═══ SELECTED PASSAGE ═══

Sven-Erik Danielsson

Personal information
- Nationality: Sweden
- Born: 10 February 1960 (age 66) Dala-Järna, Sweden

Sport
- Sport: Skiing
- Club: Dala-Järna IK

World Cup career
- Seasons: 14 – (1982–1987, 1989, 1991–1997)
- Indiv. starts: 32
- Indiv. podiums: 0
- Team starts: 4
- Team podiums: 2
- Team wins: 1
- Overall titles: 0 – (11th in 1985)
- Discipline titles: 0

Medal record
Men's cross-country skiing
Representing Sweden
Junior World Championships
| Silver medal – second place | 1979 Mont-Sainte-Anne | 3 × 5 km relay |

= Sven-Erik Danielsson =

Swedish cross-country skier

Sven-Erik Danielsson (born 10 February 1960) is a Swedish cross-country skier who competed from 1982 to 1998. His best World Cup finish was fourth in a 15 km event at West Germany in 1983.

Danielsson also finished 15th in the 15 kilometers event at the 1984 Winter Olympics in Sarajevo. In 1995, he won Vasaloppet.

==Cross-country skiing results==
All results are sourced from the International Ski Federation (FIS).

═══

ASSIGNMENT.
Answer these questions using the Sven-Erik Danielsson profile:
(a) Which club is listed for him?
(b) What place did he take in the 15 kilometers event at the 1984 Winter Olympics?
(c) In which event did he win a silver medal at the 1979 Junior World Championships?

═══ GIVEN INFORMATION ═══

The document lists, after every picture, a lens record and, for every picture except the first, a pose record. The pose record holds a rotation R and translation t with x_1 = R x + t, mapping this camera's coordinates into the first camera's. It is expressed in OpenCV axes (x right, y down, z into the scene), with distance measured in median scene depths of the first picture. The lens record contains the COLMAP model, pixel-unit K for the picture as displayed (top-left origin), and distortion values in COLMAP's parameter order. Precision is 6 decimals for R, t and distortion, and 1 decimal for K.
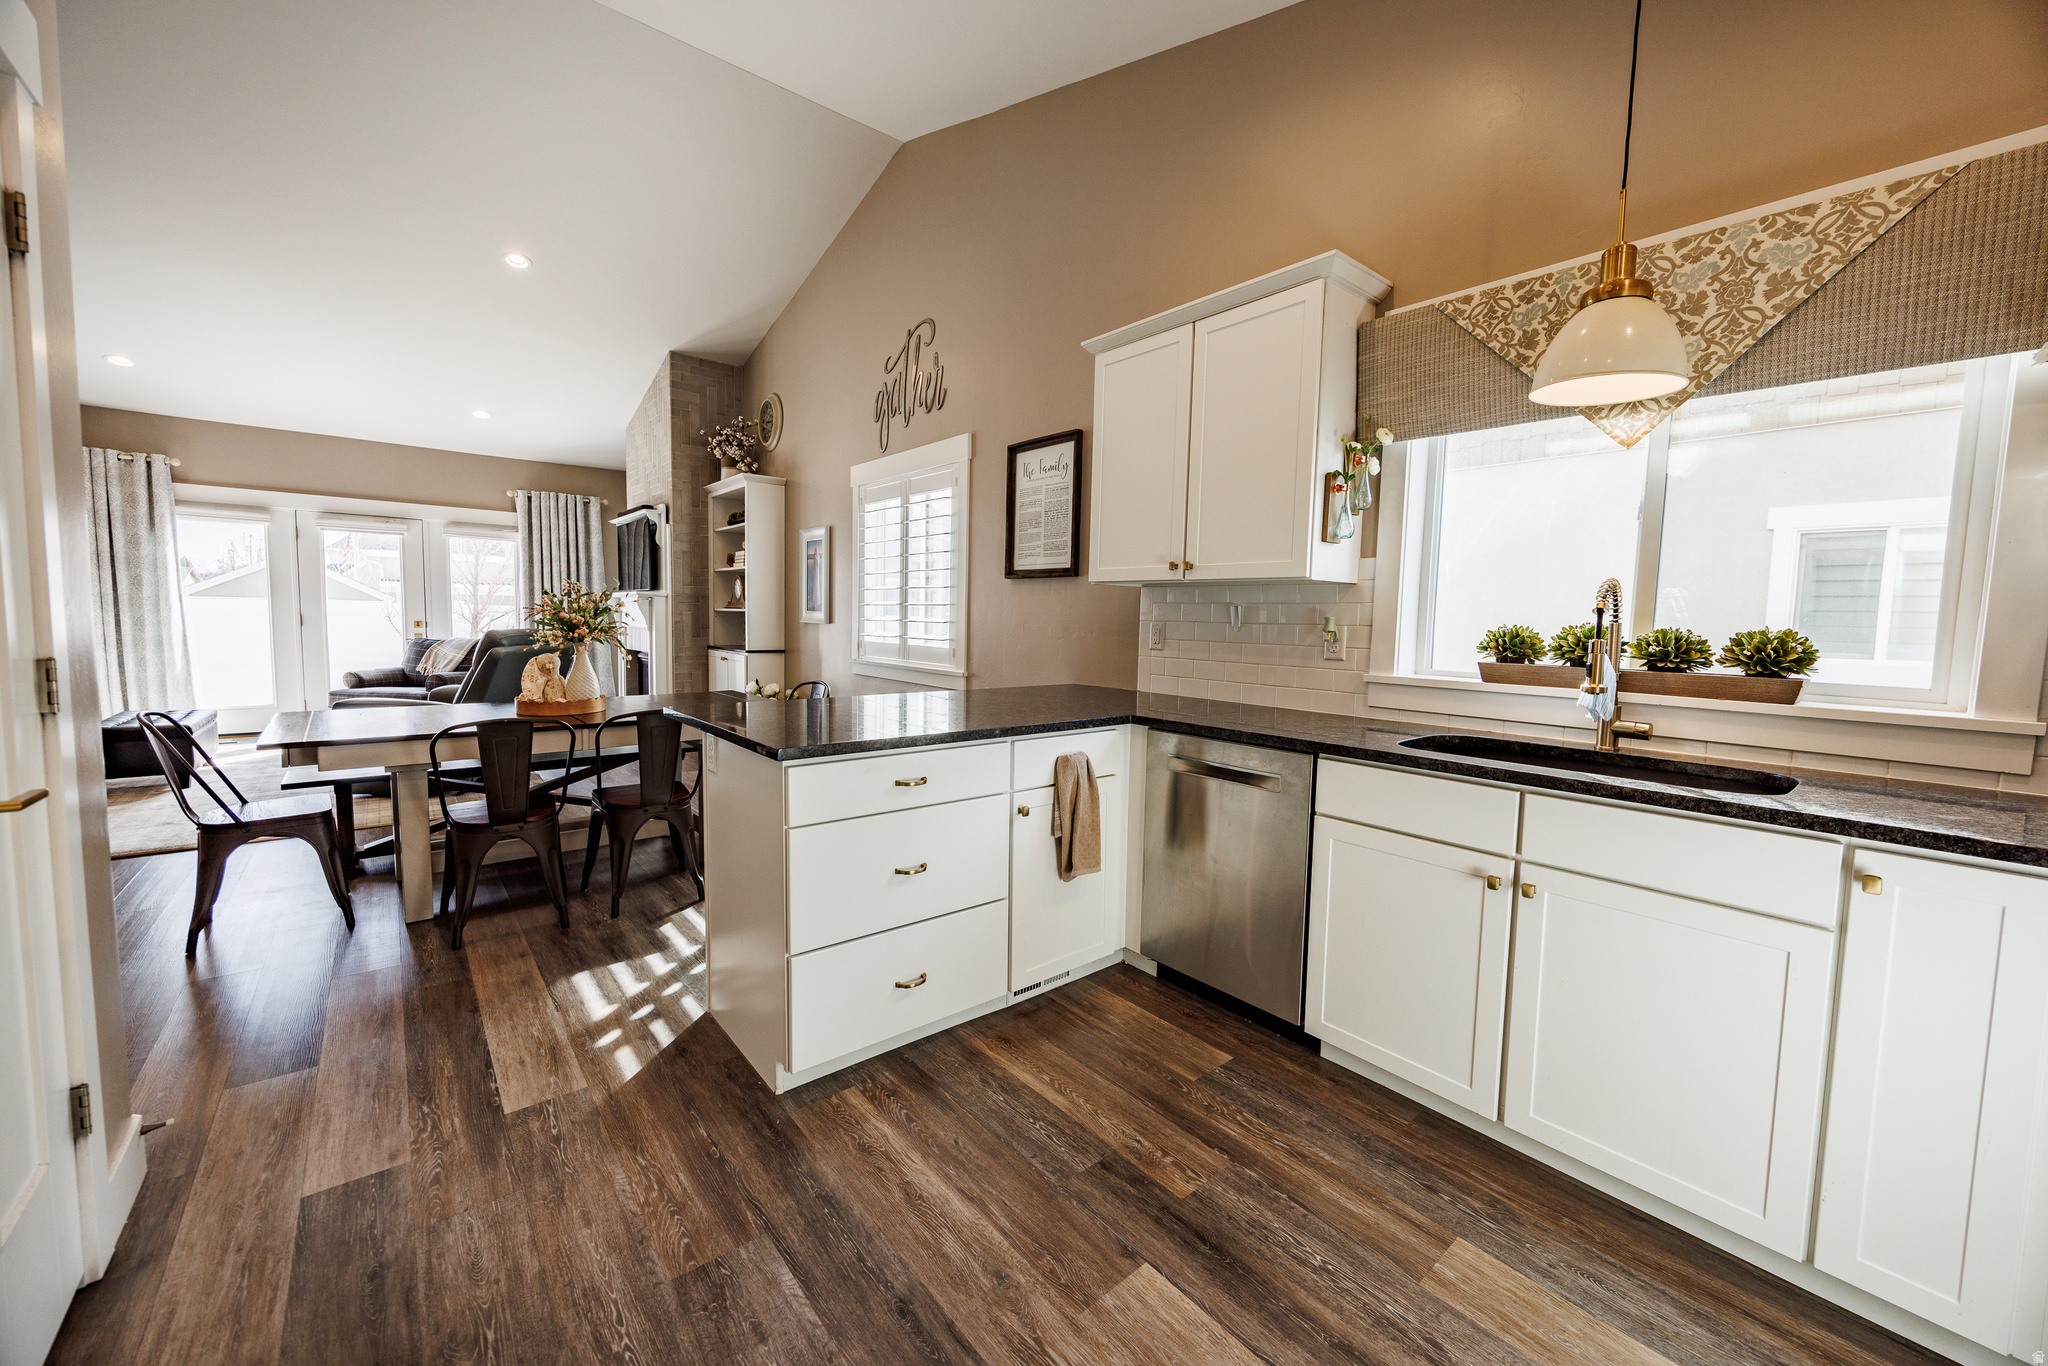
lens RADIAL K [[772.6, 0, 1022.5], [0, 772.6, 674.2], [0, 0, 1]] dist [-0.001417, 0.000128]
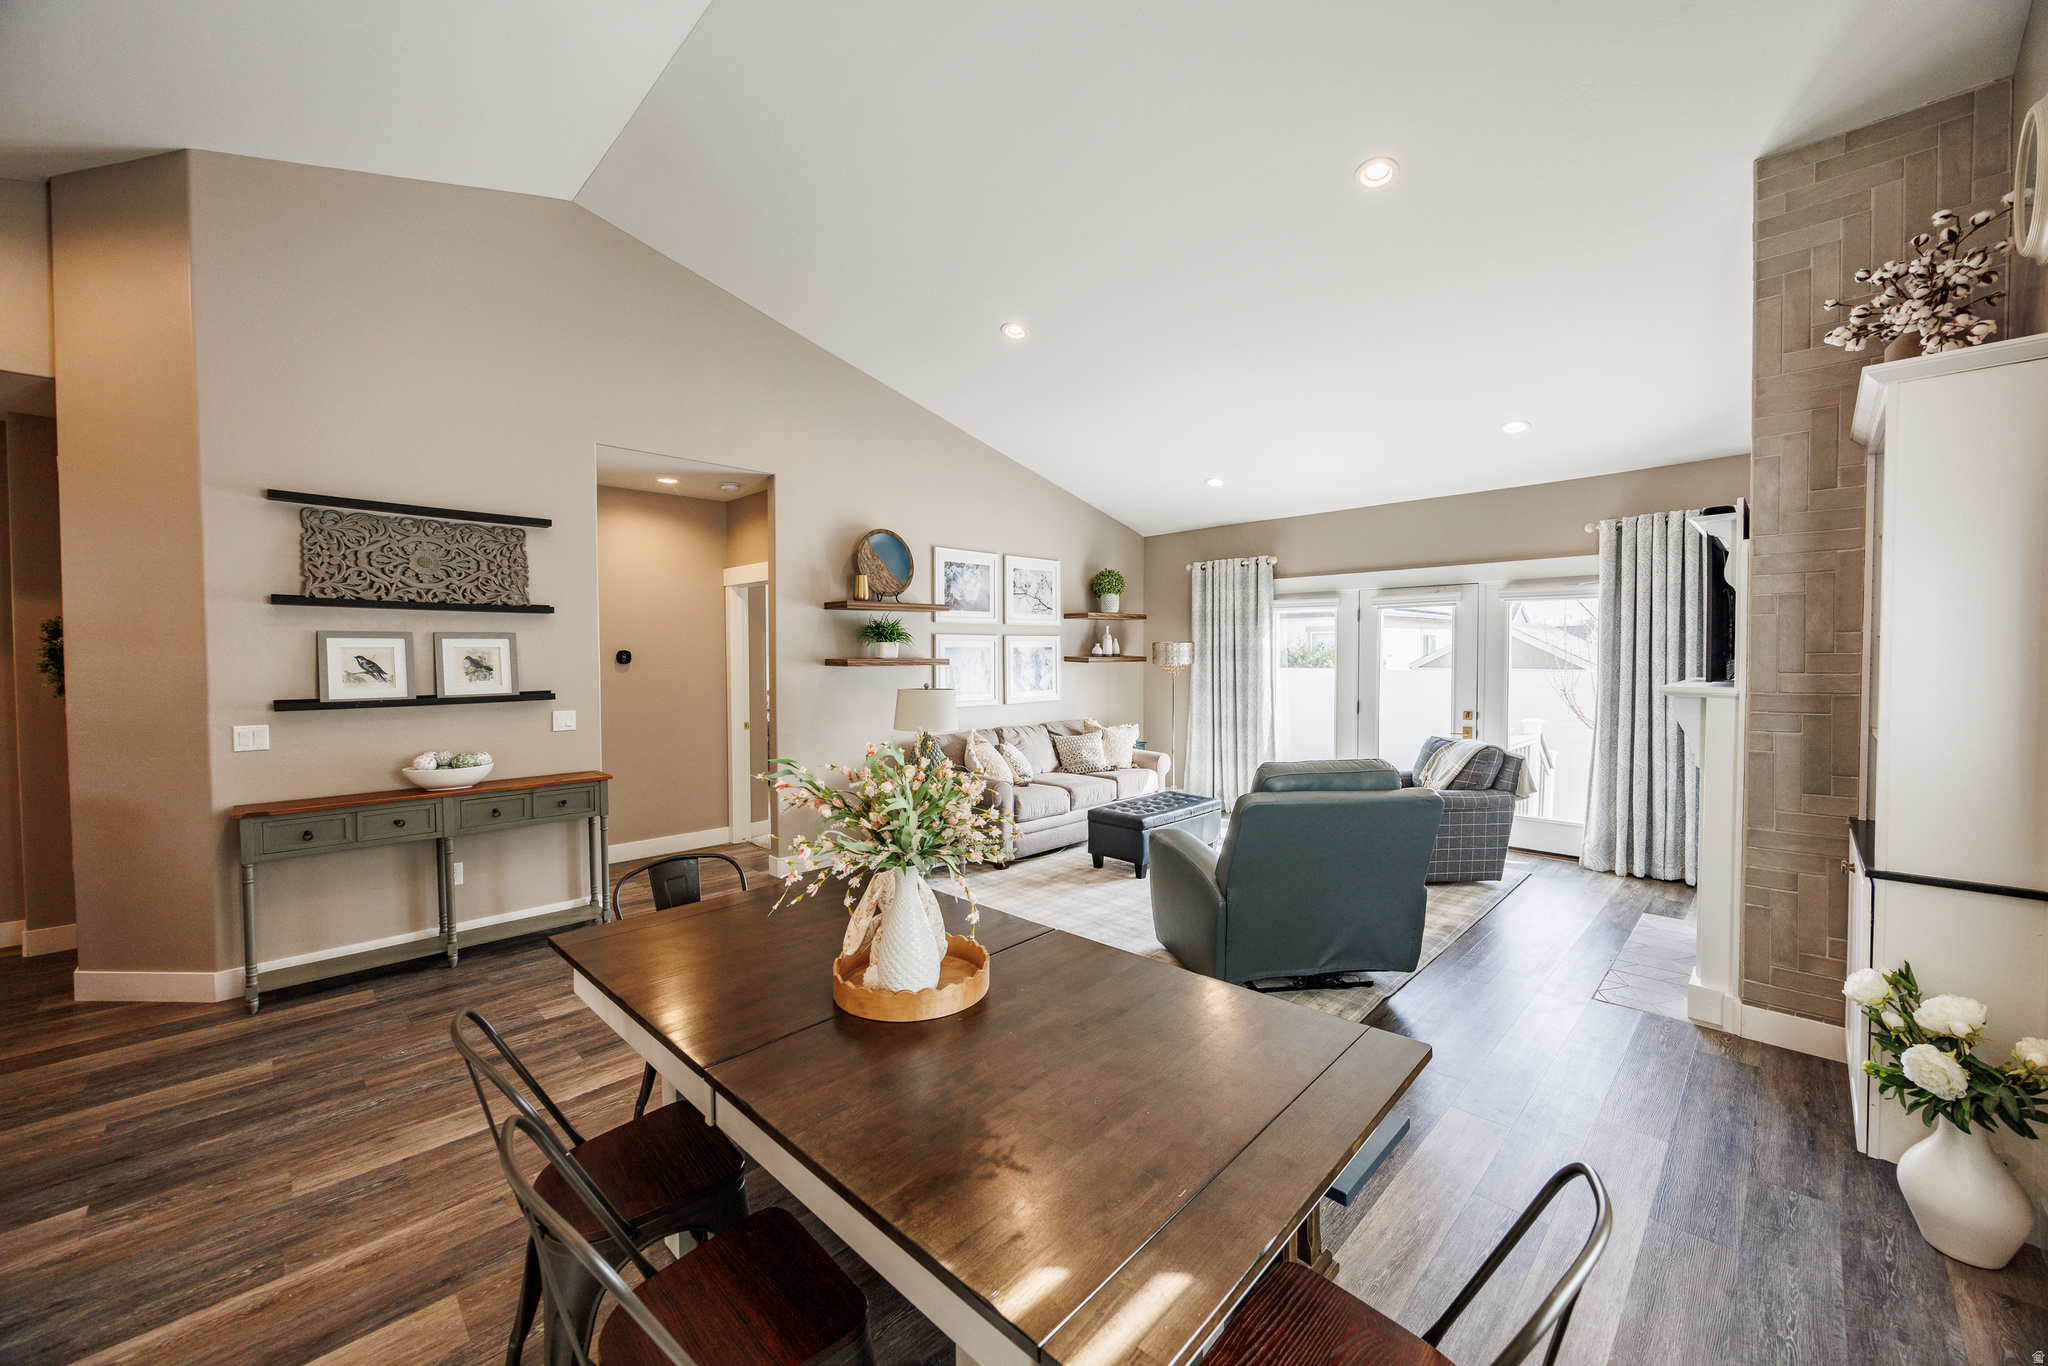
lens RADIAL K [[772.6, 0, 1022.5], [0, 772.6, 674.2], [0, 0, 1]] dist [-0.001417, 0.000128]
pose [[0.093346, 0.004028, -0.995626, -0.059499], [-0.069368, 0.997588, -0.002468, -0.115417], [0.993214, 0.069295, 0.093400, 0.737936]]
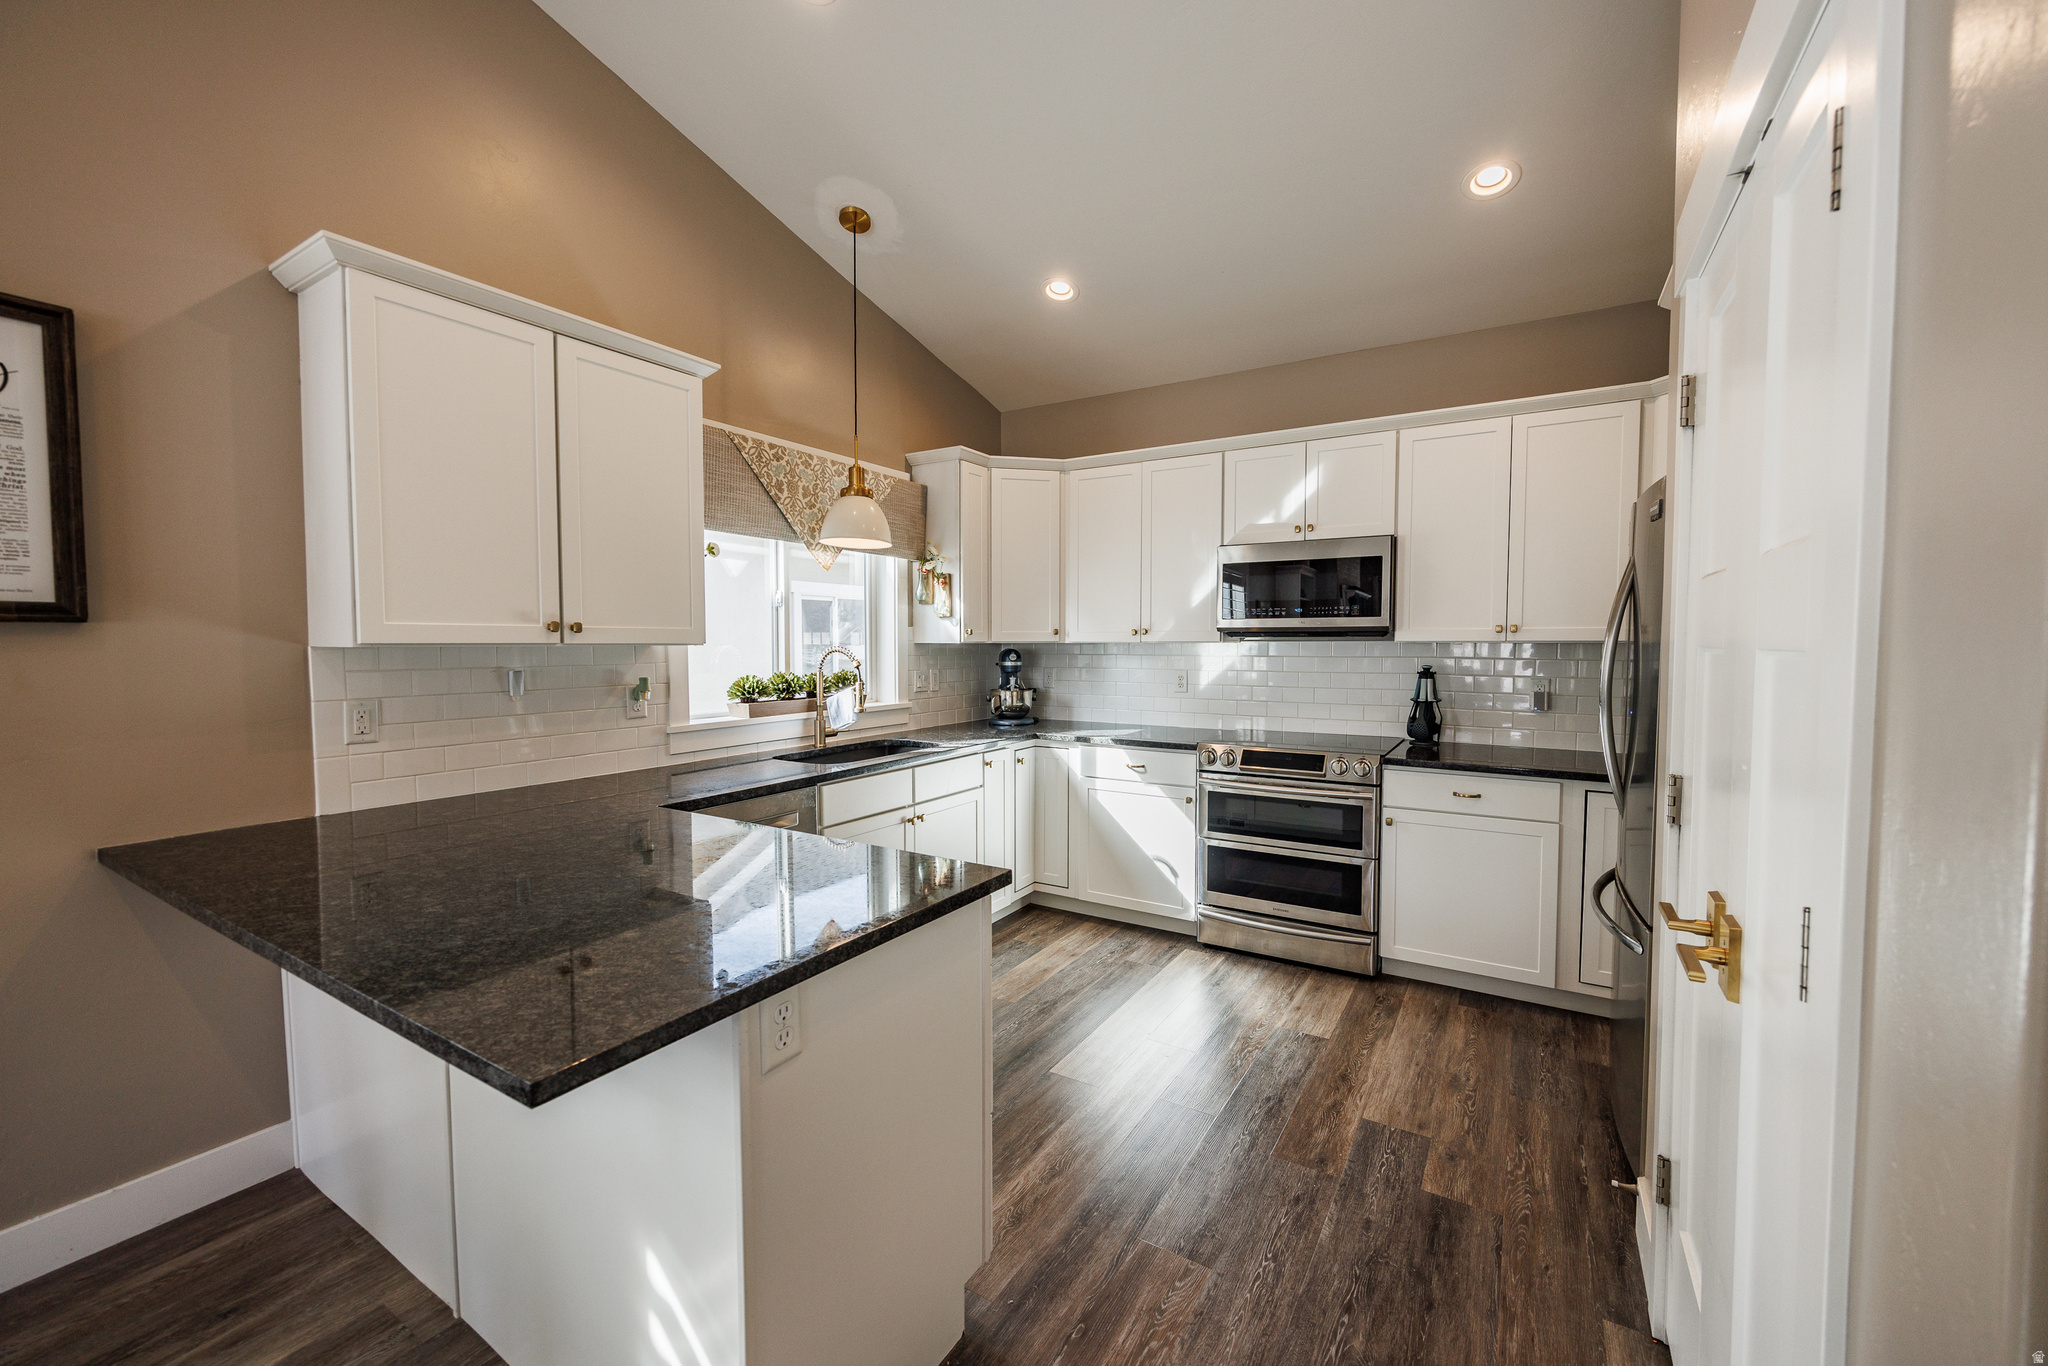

═══

EXERCISE OUTPUT.
(a) Dala-Järna IK
(b) 15th
(c) The 3 × 5 km relay